We cannot depend upon the other professions, specifically allopathic medicine, to dictate our training and validate our practices. Even as they posture, we know they have yet to scratch the investigative surface of the human condition as it relates to health.

Alternately, we cannot tolerate second rate, he-told-me-so, quasi-religious statements of faith to explain chiropractic principles and outcomes. We must know what we do so that we can effectively communicate with future generations of chiropractic doctors and the millions of patients who may depend on them for their health and well-being.

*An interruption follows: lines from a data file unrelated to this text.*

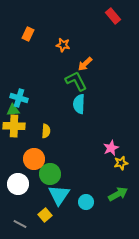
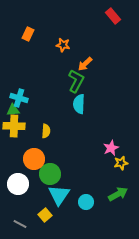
green L-shape: rotated 55 degrees clockwise
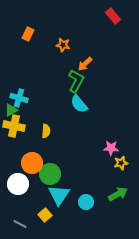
cyan semicircle: rotated 42 degrees counterclockwise
green triangle: moved 2 px left; rotated 24 degrees counterclockwise
yellow cross: rotated 10 degrees clockwise
pink star: rotated 28 degrees clockwise
orange circle: moved 2 px left, 4 px down
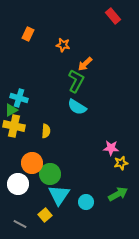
cyan semicircle: moved 2 px left, 3 px down; rotated 18 degrees counterclockwise
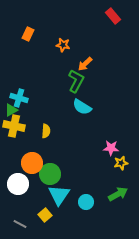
cyan semicircle: moved 5 px right
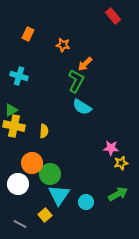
cyan cross: moved 22 px up
yellow semicircle: moved 2 px left
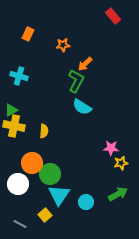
orange star: rotated 16 degrees counterclockwise
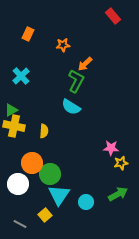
cyan cross: moved 2 px right; rotated 30 degrees clockwise
cyan semicircle: moved 11 px left
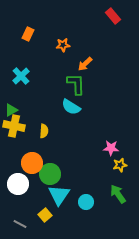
green L-shape: moved 3 px down; rotated 30 degrees counterclockwise
yellow star: moved 1 px left, 2 px down
green arrow: rotated 96 degrees counterclockwise
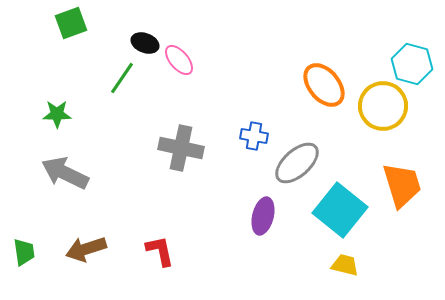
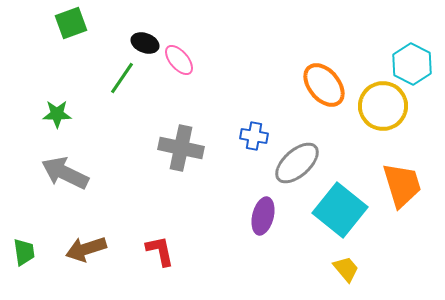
cyan hexagon: rotated 12 degrees clockwise
yellow trapezoid: moved 1 px right, 4 px down; rotated 36 degrees clockwise
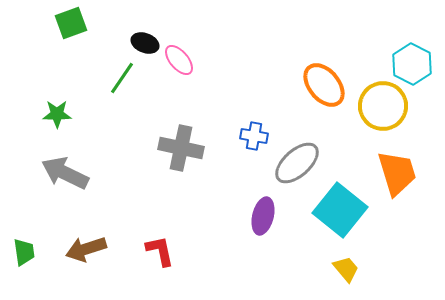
orange trapezoid: moved 5 px left, 12 px up
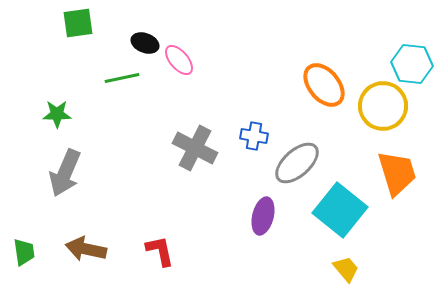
green square: moved 7 px right; rotated 12 degrees clockwise
cyan hexagon: rotated 21 degrees counterclockwise
green line: rotated 44 degrees clockwise
gray cross: moved 14 px right; rotated 15 degrees clockwise
gray arrow: rotated 93 degrees counterclockwise
brown arrow: rotated 30 degrees clockwise
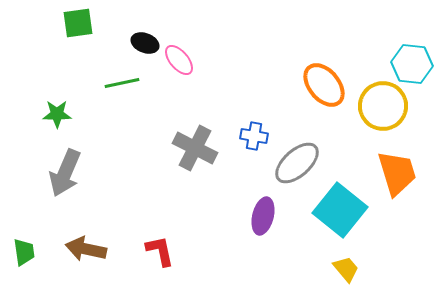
green line: moved 5 px down
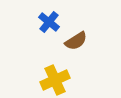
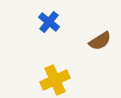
brown semicircle: moved 24 px right
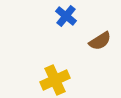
blue cross: moved 17 px right, 6 px up
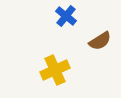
yellow cross: moved 10 px up
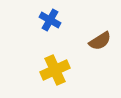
blue cross: moved 16 px left, 4 px down; rotated 10 degrees counterclockwise
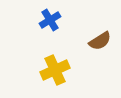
blue cross: rotated 30 degrees clockwise
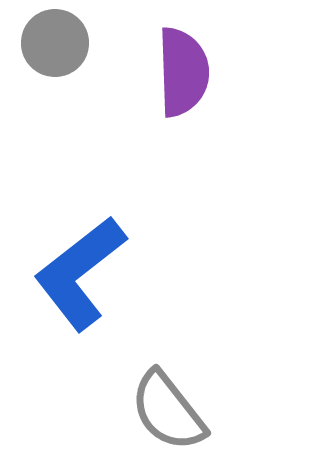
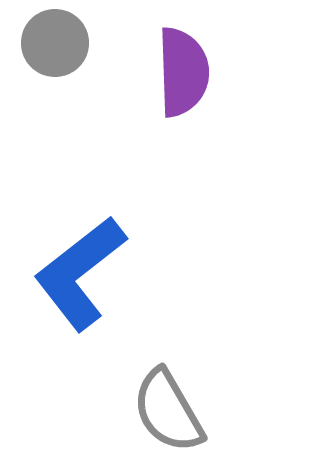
gray semicircle: rotated 8 degrees clockwise
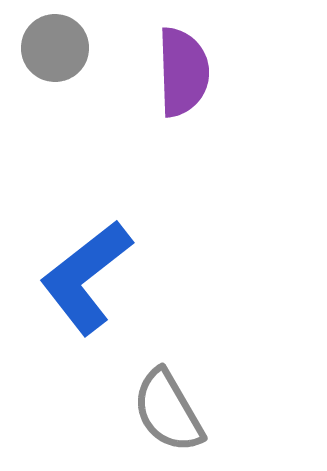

How can we accomplish this? First, we can pressure the colleges and institutions with our dollars.

We witnessed a tremendous basic science explosion in the 80s that helped us understand more about basic biological function and its relationship with chiropractic. Now we must meet the same challenge in the clinical sciences. We have to find the incentives to bring the best of our profession back to the campuses to teach what only chiropractors can teach. There is no substitute for practical and applicable clinical experience; it is the art and soul of chiropractic.

In the last two decades we've also seen a welcome interest in research, but we've been much too quick to accept poor research as the norm. We must advance chiropractic with sound, scientific, accepted research practices and willing to change and challenge our theories and principles in light of the research experience. It is in the entire profession's best interest and every individual's responsibility to influence the colleges and others in a position to conduct good research. There is no substitute for practical and necessary studies to further explain and solidify chiropractic science.

Money still remains the most powerful influence we have. With dedicated funds, we can demand the institutions perform. With a collective voice we can make change happen. I challenge all chiropractors to look beyond their own self-interest and short-term gain and dedicate something back to the profession. Once the wheel is in motion (and it has never really been set in motion -- we remain a self-interested, selfish profession with a very narrow view of the world), future generations will learn positive, altruistic lessons to be relearned again and again. Collectively, we can have a voice. Make a difference and take an active role in a college, any college, where there is hope for the honest pursuit of truth.

Are we ready to join the 21st century? Are we ready to accept the truth and let it shape and form us? Are we truly ready for the challenge of honest, critical insight, and scientific investigation? Are we ready to acknowledge the best among us and reward them for their excellence? Are we ready to pursue knowledge unfettered? Are we ready for a rationale that can be accepted under the strictest terms? Are we ready for the 21st century.

Dennis Spurgin, D.C.
Beaumont, California

Editor's note: Dr. Spurgin received a B.S. in biology from Indiana State University, his Doctor of Chiropractic from Logan College and an M.S. in Health Care Education from College of Osteopathic Medicine of the Pacific. Dr. Spurgin received a fellowship grant in roentgenology from the FCER. From 1980-89 he held the academic rank of clinical professor at LACC. From 1988-89 Dr. Spurgin was a committee member of the Task Force to establish hospital privileges in California for DCs at Pacific Hospital of Long Beach, Buena Park Doctors Hospital, and Coast Plaza Medical Center. Dr. Spurgin has been published in JMPT and by the Consortium for Chiropractic Research.